Cela nous oblige à un changement de regard qui doit aller bien au-delà des apparences et des postures qui caractérisent nos sociétés humaines. Dieu voit le fond du cœur, il convient de se mettre à son école. En effet, les gestes que nous posons vis-à-vis d’un frère en humanité vont bien au-delà de l’entourage et de la dimension sociale et politique, car ils passent par le Christ et, par lui, atteignent les autres jusqu’aux extrémités du monde.

« Gouverner c’est prévoir » cette célèbre citation d’Émile de Girardin, le président Jacques Chirac l’a illustré à plusieurs reprises. En septembre 2002, lors du Sommet de la Terre, avant la prise de conscience écologique forte d’aujourd’hui, il avait dit : «Notre maison brûle et nous regardons ailleurs».

De même, en février 2001, au forum mondial des biotechnologies, il avait vu la nécessité d’une conscience éthique : « Face à l’importance des enjeux et à la rapidité des progrès, il est essentiel que les avancées de la science s’accompagnent partout d’une conscience démocratique et d’une réflexion politique et morale aussi large que possible ».

Enfin, lorsque la France pouvait être engagée dans une guerre injuste et dangereuse pour l’équilibre mondial, il a su librement se démarquer des pays amis qui voulaient entraîner notre patrie dans une aventure imprudente.

Puisse-t-il être entendu aujourd’hui sur tous ces sujets.


PRESENTER TOUT DEFUNT A LA MISERICORDE DE DIEU

Mais si nous sommes ici, si nous célébrons cette messe de funérailles demandée par la famille et, je le crois, par tout le pays, c’est pour présenter cet homme à la Miséricorde de Dieu. Saint Paul nous l’a redit dans la première lecture : « Dieu veut que tous les hommes soient sauvés ». Si tous les hommes « naissent libres et égaux en droit », on sait aussi qu’ils ne naissent pas forcément égaux dans la réalité de leur existence.
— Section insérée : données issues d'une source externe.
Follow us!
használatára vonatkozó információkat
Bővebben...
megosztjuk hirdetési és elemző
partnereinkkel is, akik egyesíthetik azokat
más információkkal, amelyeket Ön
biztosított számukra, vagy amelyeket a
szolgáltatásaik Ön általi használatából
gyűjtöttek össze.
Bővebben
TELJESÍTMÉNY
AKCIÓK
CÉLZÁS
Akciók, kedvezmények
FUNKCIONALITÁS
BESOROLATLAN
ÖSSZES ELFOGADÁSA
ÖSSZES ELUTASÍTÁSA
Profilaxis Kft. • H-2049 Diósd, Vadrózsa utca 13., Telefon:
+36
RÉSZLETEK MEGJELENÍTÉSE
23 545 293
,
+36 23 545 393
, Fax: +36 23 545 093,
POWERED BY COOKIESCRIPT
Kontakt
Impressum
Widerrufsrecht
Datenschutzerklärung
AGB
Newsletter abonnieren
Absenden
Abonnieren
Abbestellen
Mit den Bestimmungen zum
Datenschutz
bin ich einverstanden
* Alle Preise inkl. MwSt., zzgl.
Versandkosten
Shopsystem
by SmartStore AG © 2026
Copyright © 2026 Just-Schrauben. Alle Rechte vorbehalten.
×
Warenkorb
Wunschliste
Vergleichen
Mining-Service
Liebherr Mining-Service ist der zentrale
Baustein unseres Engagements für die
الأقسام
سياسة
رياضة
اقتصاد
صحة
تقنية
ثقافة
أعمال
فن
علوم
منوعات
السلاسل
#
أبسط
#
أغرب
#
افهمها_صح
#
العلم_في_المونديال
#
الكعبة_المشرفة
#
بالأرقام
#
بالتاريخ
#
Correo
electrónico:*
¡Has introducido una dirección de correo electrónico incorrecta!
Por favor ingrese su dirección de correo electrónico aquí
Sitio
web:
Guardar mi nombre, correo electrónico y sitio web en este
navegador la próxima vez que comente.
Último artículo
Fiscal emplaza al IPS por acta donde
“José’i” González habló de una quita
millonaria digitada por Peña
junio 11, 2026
Tout dépend de la façon dont ils sont accueillis, acceptés, aimés et des conditions dans lesquelles émerge leur jeune vie.

En revanche, la mort est bien le lieu commun de notre humanité et, au fond, l’égalité véritable de notre condition humaine.

Saint Jean de la Croix, ce grand mystique espagnol, nous l’avait révélé : « Au Ciel nous serons jugés sur l’amour ». Si nous présentons notre ancien président à Dieu avec tant de confiance, c’est parce que nous savons que seul l’Amour peut juger l’amour.
Le Christ, Jésus de Nazareth, nous a révélé l’immensité de cet amour de Dieu qui dépasse infiniment nos connaissances expérimentales et nos capacités intellectuelles de connaître l’au-delà du réel qui nous entoure.

Pour finir, je voudrais citer cette phrase du président Chirac, tellement d’actualité, qu’il a prononcée pour la visite du Pape saint Jean-Paul II en 1980 : « C’est en ces lieux, sous le commandement des tours de Notre-Dame, à portée de la chapelle où Saint-Louis a honoré la Passion, au pied de la Montagne sainte-Geneviève où flotte encore le souvenir de l’antique bergère de Nanterre, patronne de la capitale, sous le regard de la prestigieuse Sorbonne où tant de docteurs ont enseigné, c’est en ces lieux que la France sent le plus fortement battre son cœur ».

Les événements récents et dramatiques survenus à Notre-Dame nous ont montré combien cette intuition était vraie. Adieu et merci M. Chirac.